In Search of the Mighty Orbots

posted in: Nostalgia Culture | 0

Some time around 15-ish years ago, I started noticing there were a large number of websites dedicated to various toy lines, television shows, cartoons, and other aspects of the past decades (especially the 80s and 90s). Sometimes it would be an entire website dedicated to one specific thing, other times it would be larger areas like “early 80s kids cartoons” or whatever. These websites had been around for a while, I just had not noticed too many of them before.

So I looked through these sites, reminisced about the past, and remembered many, many things I had forgotten about my childhood. I also started remembering obscure things that weren’t on some of these websites… and that I couldn’t remember what they were myself. A few quick web searches helped me pinpoint names of some. But others still eluded me. I soon developed a short list in my head of stuff I was trying to remember, but couldn’t quite discover online.

For a few years, I really couldn’t find anything on any of the items on this list. Well, considering I would only do a search once or twice a year, that is not saying much.

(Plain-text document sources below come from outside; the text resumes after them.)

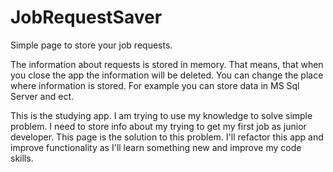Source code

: # JobRequestSaver
Simple page to store your job requests.

The information about requests is stored in memory. That means, that when you close the app the information will be deleted.
You can change the place where information is stored. For example you can store data in MS Sql Server and ect.

This is the studying app. I am trying to use my knowledge to solve simple problem. I need to store info about my trying to get my first job as junior developer. This page is the solution to this problem. I'll refactor this app and improve functionality as I'll learn something new and improve my code skills.
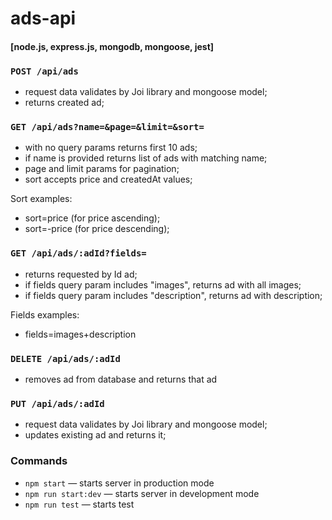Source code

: # ads-api

#### [node.js, express.js, mongodb, mongoose, jest]

### `POST /api/ads`

- request data validates by Joi library and mongoose model;
- returns created ad;

### `GET /api/ads?name=&page=&limit=&sort=`

- with no query params returns first 10 ads;
- if name is provided returns list of ads with matching name;
- page and limit params for pagination;
- sort accepts price and createdAt values;

Sort examples:

- sort=price (for price ascending);
- sort=-price (for price descending);

### `GET /api/ads/:adId?fields=`

- returns requested by Id ad;
- if fields query param includes "images", returns ad with all images;
- if fields query param includes "description", returns ad with description;

Fields examples:

- fields=images+description

### `DELETE /api/ads/:adId`

- removes ad from database and returns that ad

### `PUT /api/ads/:adId`

- request data validates by Joi library and mongoose model;
- updates existing ad and returns it;

### Commands

- `npm start` &mdash; starts server in production mode
- `npm run start:dev` &mdash; starts server in development mode
- `npm run test` &mdash; starts test
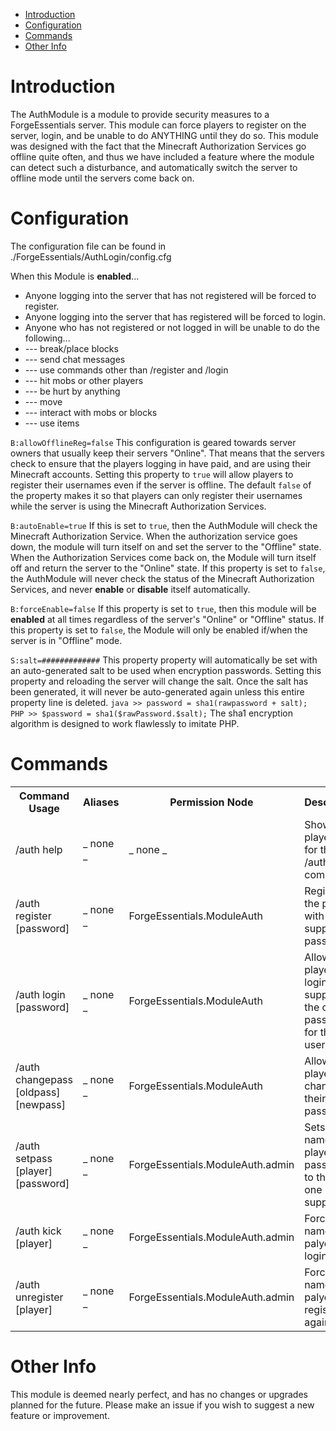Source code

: * [Introduction](#intro)
* [Configuration](#config)
* [Commands](#command)
* [Other Info](#other)

# Introduction <a name="inro"></a>
The AuthModule is a module to provide security measures to a ForgeEssentials server. This module can force players to register on the server, login, and be unable to do ANYTHING until they do so. This module was designed with the fact that the Minecraft Authorization Services go offline quite often, and thus we have included a feature where the module can detect such a disturbance, and automatically switch the server to offline mode until the servers come back on.

# Configuration <a name="config"></a>
The configuration file can be found in ./ForgeEssentials/AuthLogin/config.cfg

When this Module is **enabled**...
* Anyone logging into the server that has not registered will be forced to register.
* Anyone logging into the server that has registered will be forced to login.
* Anyone who has not registered or not logged in will be unable to do the following...
* --- break/place blocks
* --- send chat messages
* --- use commands other than /register and /login
* --- hit mobs or other players
* --- be hurt by anything
* --- move
* --- interact with mobs or blocks
* --- use items

`B:allowOfflineReg=false`
This configuration is geared towards server owners that usually keep their servers "Online". That means that the servers check to ensure that the players logging in have paid, and are using their Minecraft accounts. Setting this property to `true` will allow players to register their usernames even if the server is offline. The default `false` of the property makes it so that players can only register their usernames while the server is using the Minecraft Authorization Services.

`B:autoEnable=true`
If this is set to `true`, then the AuthModule will check the Minecraft Authorization Service. When the authorization service goes down, the module will turn itself on and set the server to the "Offline" state. When the Authorization Services come back on, the Module will turn itself off and return the server to the "Online" state. If this property is set to `false`, the AuthModule will never check the status of the Minecraft Authorization Services, and never **enable** or **disable** itself automatically.

`B:forceEnable=false`
If this property is set to `true`, then this module will be **enabled** at all times regardless of the server's "Online" or "Offline" status. If this property is set to `false`, the Module will only be enabled if/when the server is in "Offline" mode.

`S:salt=#############`
This property property will automatically be set with an auto-generated salt to be used when encryption passwords. Setting this property and reloading the server will change the salt. Once the salt has been generated, it will never be auto-generated again unless this entire property line is deleted.
`java >> password = sha1(rawpassword + salt);`
` PHP >> $password = sha1($rawPassword.$salt);`
The sha1 encryption algorithm is designed to work flawlessly to imitate PHP.

# Commands <a name="command"></a>
<table>
	<tr>
		<th>Command Usage</th>
		<th>Aliases</th>
		<th>Permission Node</th>
		<th>Description</th>
	</tr>
	<tr>
		<td>/auth help</td>
		<td> _ none _</td>
		<td> _ none _</td>
		<td>Shows the player help for the <br /> /auth command</td>
	</tr>
	<tr>
		<td>/auth register [password]</td>
		<td> _ none _</td>
		<td>ForgeEssentials.ModuleAuth</td>
		<td>Registers the player with the <br /> supplied password</td>
	</tr>
	<tr>
		<td>/auth login [password]</td>
		<td> _ none _</td>
		<td>ForgeEssentials.ModuleAuth</td>
		<td>Allows the player to login if they supply <br /> the correct password for their username</td>
	</tr>
	<tr>
		<td>/auth changepass [oldpass] [newpass]</td>
		<td> _ none _</td>
		<td> ForgeEssentials.ModuleAuth</td>
		<td>Allows the player to change their password</td>
	</tr>
	<tr>
		<td>/auth setpass [player] [password]</td>
		<td> _ none _</td>
		<td>ForgeEssentials.ModuleAuth.admin</td>
		<td>Sets the named players password to the <br /> one supplied</td>
	</tr>
	<tr>
		<td>/auth kick [player]</td>
		<td> _ none _</td>
		<td> ForgeEssentials.ModuleAuth.admin</td>
		<td>Forces the named palyer to login again</td>
	</tr>
	<tr>
		<td>/auth unregister [player]</td>
		<td> _ none _</td>
		<td> ForgeEssentials.ModuleAuth.admin</td>
		<td>Forces the named palyer to register again</td>
	</tr>
</table>


# Other Info <a name="other"></a>
This module is deemed nearly perfect, and has no changes or upgrades planned for the future. Please make an issue if you wish to suggest a new feature or improvement.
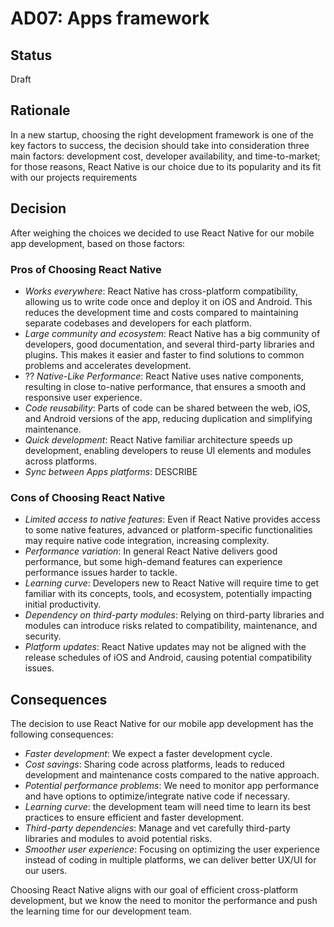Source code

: # AD07: Apps framework

## Status

Draft

## Rationale

In a new startup, choosing the right development framework is one of the key factors to success, the decision should take into consideration three main factors: development cost, developer availability, and time-to-market; for those reasons, React Native is our choice due to its popularity and its fit with our projects requirements

## Decision

After weighing the choices we decided to use React Native for our mobile app development, based on those factors:

### Pros of Choosing React Native

- _Works everywhere_: React Native has cross-platform compatibility, allowing us to write code once and deploy it on iOS and Android. This reduces the development time and costs compared to maintaining separate codebases and developers for each platform.
- _Large community and ecosystem_: React Native has a big community of developers, good documentation, and several third-party libraries and plugins. This makes it easier and faster to find solutions to common problems and accelerates development.
- ?? _Native-Like Performance_: React Native uses native components, resulting in close to-native performance, that ensures a smooth and responsive user experience.
- _Code reusability_: Parts of code can be shared between the web, iOS, and Android versions of the app, reducing duplication and simplifying maintenance.
- _Quick development_: React Native familiar architecture speeds up development, enabling developers to reuse UI elements and modules across platforms.
- _Sync between Apps platforms_: DESCRIBE

### Cons of Choosing React Native

- _Limited access to native features_: Even if React Native provides access to some native features, advanced or platform-specific functionalities may require native code integration, increasing complexity.
- _Performance variation_: In general React Native delivers good performance, but some high-demand features can experience performance issues harder to tackle.
- _Learning curve_: Developers new to React Native will require time to get familiar with its concepts, tools, and ecosystem, potentially impacting initial productivity.
- _Dependency on third-party modules_: Relying on third-party libraries and modules can introduce risks related to compatibility, maintenance, and security.
- _Platform updates_: React Native updates may not be aligned with the release schedules of iOS and Android, causing potential compatibility issues.

## Consequences

The decision to use React Native for our mobile app development has the following consequences:

- _Faster development_: We expect a faster development cycle.
- _Cost savings_: Sharing code across platforms, leads to reduced development and maintenance costs compared to the native approach.
- _Potential performance problems_: We need to monitor app performance and have options to optimize/integrate native code if necessary.
- _Learning curve_: the development team will need time to learn its best practices to ensure efficient and faster development.
- _Third-party dependencies_: Manage and vet carefully third-party libraries and modules to avoid potential risks.
- _Smoother user experience_: Focusing on optimizing the user experience instead of coding in multiple platforms, we can deliver better UX/UI for our users.

Choosing React Native aligns with our goal of efficient cross-platform development, but we know the need to monitor the performance and push the learning time for our development team.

But I was just missing too many details to really pinpoint many of them.

Finally I had a random connection on one item that seem to start a string of obscure memory discoveries from my childhood.

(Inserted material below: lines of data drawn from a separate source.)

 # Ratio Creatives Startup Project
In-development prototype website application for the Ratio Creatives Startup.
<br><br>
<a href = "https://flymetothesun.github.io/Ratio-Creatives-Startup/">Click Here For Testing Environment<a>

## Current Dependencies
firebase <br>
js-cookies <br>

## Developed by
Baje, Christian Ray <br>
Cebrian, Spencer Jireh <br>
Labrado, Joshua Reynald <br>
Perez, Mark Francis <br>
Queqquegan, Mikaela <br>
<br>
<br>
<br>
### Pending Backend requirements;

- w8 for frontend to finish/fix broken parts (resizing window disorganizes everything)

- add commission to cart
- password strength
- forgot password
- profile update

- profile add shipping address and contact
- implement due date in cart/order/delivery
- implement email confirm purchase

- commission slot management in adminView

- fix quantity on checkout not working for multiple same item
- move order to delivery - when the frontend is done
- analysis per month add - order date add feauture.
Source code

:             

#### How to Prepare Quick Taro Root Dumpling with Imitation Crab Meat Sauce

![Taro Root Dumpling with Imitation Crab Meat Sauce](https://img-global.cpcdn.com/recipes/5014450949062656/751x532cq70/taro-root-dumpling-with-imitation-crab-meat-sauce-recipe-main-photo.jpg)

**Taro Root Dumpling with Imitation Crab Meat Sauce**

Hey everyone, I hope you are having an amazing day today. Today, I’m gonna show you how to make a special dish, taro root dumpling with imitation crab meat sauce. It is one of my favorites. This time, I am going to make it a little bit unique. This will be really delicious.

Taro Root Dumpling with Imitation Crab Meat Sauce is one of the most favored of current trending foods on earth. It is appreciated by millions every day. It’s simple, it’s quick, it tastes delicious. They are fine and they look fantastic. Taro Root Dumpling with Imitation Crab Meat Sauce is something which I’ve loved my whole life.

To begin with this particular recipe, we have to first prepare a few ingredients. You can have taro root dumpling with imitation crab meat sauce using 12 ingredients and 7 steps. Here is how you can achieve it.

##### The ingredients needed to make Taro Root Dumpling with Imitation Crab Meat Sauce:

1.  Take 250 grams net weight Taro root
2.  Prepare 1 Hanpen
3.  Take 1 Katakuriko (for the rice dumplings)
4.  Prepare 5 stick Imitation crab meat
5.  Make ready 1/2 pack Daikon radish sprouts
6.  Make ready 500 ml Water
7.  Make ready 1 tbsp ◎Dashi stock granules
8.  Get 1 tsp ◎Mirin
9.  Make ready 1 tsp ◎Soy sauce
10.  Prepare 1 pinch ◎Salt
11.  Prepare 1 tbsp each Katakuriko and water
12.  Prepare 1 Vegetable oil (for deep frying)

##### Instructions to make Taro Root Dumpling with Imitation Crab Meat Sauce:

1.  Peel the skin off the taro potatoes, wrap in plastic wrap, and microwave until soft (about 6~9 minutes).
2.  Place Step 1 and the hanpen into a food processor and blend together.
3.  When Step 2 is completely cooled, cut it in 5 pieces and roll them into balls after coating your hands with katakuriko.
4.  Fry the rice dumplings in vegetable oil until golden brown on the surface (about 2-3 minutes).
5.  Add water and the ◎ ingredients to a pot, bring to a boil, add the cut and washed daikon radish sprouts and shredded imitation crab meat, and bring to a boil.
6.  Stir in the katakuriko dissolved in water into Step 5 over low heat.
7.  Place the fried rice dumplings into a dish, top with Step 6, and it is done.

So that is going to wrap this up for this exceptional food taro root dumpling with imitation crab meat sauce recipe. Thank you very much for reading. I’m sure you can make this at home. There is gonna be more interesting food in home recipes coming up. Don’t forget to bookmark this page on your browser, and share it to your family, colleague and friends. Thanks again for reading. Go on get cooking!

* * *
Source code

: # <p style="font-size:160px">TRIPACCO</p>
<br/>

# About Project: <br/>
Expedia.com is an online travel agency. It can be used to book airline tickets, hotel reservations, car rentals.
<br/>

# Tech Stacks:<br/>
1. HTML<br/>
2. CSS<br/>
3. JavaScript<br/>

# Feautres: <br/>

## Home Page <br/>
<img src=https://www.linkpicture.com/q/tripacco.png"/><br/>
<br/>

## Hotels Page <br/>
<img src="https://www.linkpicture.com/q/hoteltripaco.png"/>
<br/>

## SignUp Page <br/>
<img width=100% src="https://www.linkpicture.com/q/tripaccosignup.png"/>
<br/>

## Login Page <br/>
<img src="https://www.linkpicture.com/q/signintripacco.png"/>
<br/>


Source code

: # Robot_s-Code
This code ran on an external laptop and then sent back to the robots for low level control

I had a somewhat vague memory of a cartoon that was about 5 or so smaller robots that joined together to form a larger robot, but it wasn’t Transformers or Voltron or any of the other more popular cartoon/toy lines that most people associate with the concept (“Combining Mecha” is the technical term). In fact, I didn’t remember there being any toys associated with the show at all (a really rare occurrence). All I could vaguely remember was that we would watch the show and then go outside and play like we were the robots from the show, usually singing the show’s theme song.

Then finally I saw a word in a list of obscure “Combining Mecha” shows: Orbots. Sure enough, once I knew the title, I found all kinds of tribute websites and even the catchy theme song on YouTube:

And sure enough, it was a one season show with apparently few toys connected to it… which ironically got cancelled because of some dispute or lawsuit from the makers of Go-Bots (they thought the idea was too close to theirs).

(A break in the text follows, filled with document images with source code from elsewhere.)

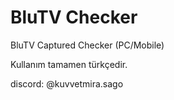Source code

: # BluTV Checker

BluTV Captured Checker (PC/Mobile)

Kullanım tamamen türkçedir.

discord: @kuvvetmira.sago
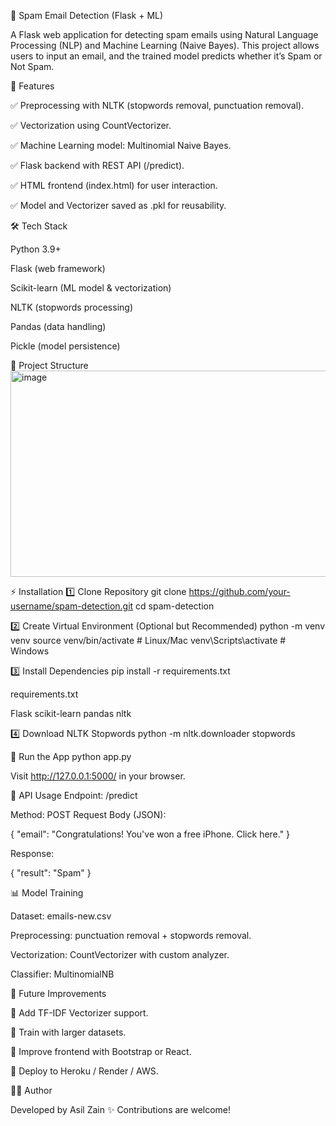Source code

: 📧 Spam Email Detection (Flask + ML)

A Flask web application for detecting spam emails using Natural Language Processing (NLP) and Machine Learning (Naive Bayes).
This project allows users to input an email, and the trained model predicts whether it’s Spam or Not Spam.

🌟 Features

✅ Preprocessing with NLTK (stopwords removal, punctuation removal).

✅ Vectorization using CountVectorizer.

✅ Machine Learning model: Multinomial Naive Bayes.

✅ Flask backend with REST API (/predict).

✅ HTML frontend (index.html) for user interaction.

✅ Model and Vectorizer saved as .pkl for reusability.

🛠 Tech Stack

Python 3.9+

Flask (web framework)

Scikit-learn (ML model & vectorization)

NLTK (stopwords processing)

Pandas (data handling)

Pickle (model persistence)

📂 Project Structure
<img width="830" height="330" alt="image" src="https://github.com/user-attachments/assets/a76b6d63-b83c-4f00-bc21-e77741962588" />


⚡ Installation
1️⃣ Clone Repository
git clone https://github.com/your-username/spam-detection.git
cd spam-detection

2️⃣ Create Virtual Environment (Optional but Recommended)
python -m venv venv
source venv/bin/activate   # Linux/Mac
venv\Scripts\activate      # Windows

3️⃣ Install Dependencies
pip install -r requirements.txt


requirements.txt

Flask
scikit-learn
pandas
nltk

4️⃣ Download NLTK Stopwords
python -m nltk.downloader stopwords

🚀 Run the App
python app.py


Visit http://127.0.0.1:5000/
 in your browser.

🔮 API Usage
Endpoint: /predict

Method: POST
Request Body (JSON):

{
  "email": "Congratulations! You've won a free iPhone. Click here."
}


Response:

{
  "result": "Spam"
}

📊 Model Training

Dataset: emails-new.csv

Preprocessing: punctuation removal + stopwords removal.

Vectorization: CountVectorizer with custom analyzer.

Classifier: MultinomialNB

📌 Future Improvements

🔹 Add TF-IDF Vectorizer support.

🔹 Train with larger datasets.

🔹 Improve frontend with Bootstrap or React.

🔹 Deploy to Heroku / Render / AWS.

👨‍💻 Author

Developed by Asil Zain ✨
Contributions are welcome!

This kind of shows how different things were before the Internet. We know that television shows, music groups, movie franchises, etc will go on hiatus after a season or tour or movie release or whatever. Today we tend to still hear a slow to drowning stream of updates, tweets, and news bits from all types of artists and entertainers even during these cyclical down times. We know when they are and aren’t working on new songs or seasons or material or whatever. We all know the minute that our shows are cancelled or renewed. Its all pretty standard now.

But back in the 80s? Stuff would go on hiatus after a season finale and never be heard from again. Sometimes you would hear in the news that a prime-time show was cancelled. But a cartoon like the Orbots could stop go off the air over Christmas holidays or summer vacation or whenever, and just never come back. You might not even notice it because there was a whole slew of new cartoons capturing your attention.

This is pretty much what happened with the Orbots. We watched the last episode of Season 1, probably went out to play as our favorite Orbots, and then filed it all in the back of minds for the next season. But that new season never came, and we got distracted so much by new cartoons that we never pulled the old memory out, and then decades later i am trying to wrack my brain to figure out what that one show that one time was called….

Of course, there were shows that people knew were cancelled and they tried to write in and change minds of the studio executives and all of that, but you have to wonder. Did our current disposable culture of always focusing on the new bands and new movies and new entertainment get trained in us as children? Possibly so. Does the fact that so many of these cartoon shows are just vague memories without a specific title in our minds just reveal that we were trained to focus on the new shiny object as they came out? Maybe, maybe not. But still, its kind of weird that we just forget about something like that – possibly for the rest of our life – without a trace of a flag in our mind that something we used to enjoy immensely is now gone.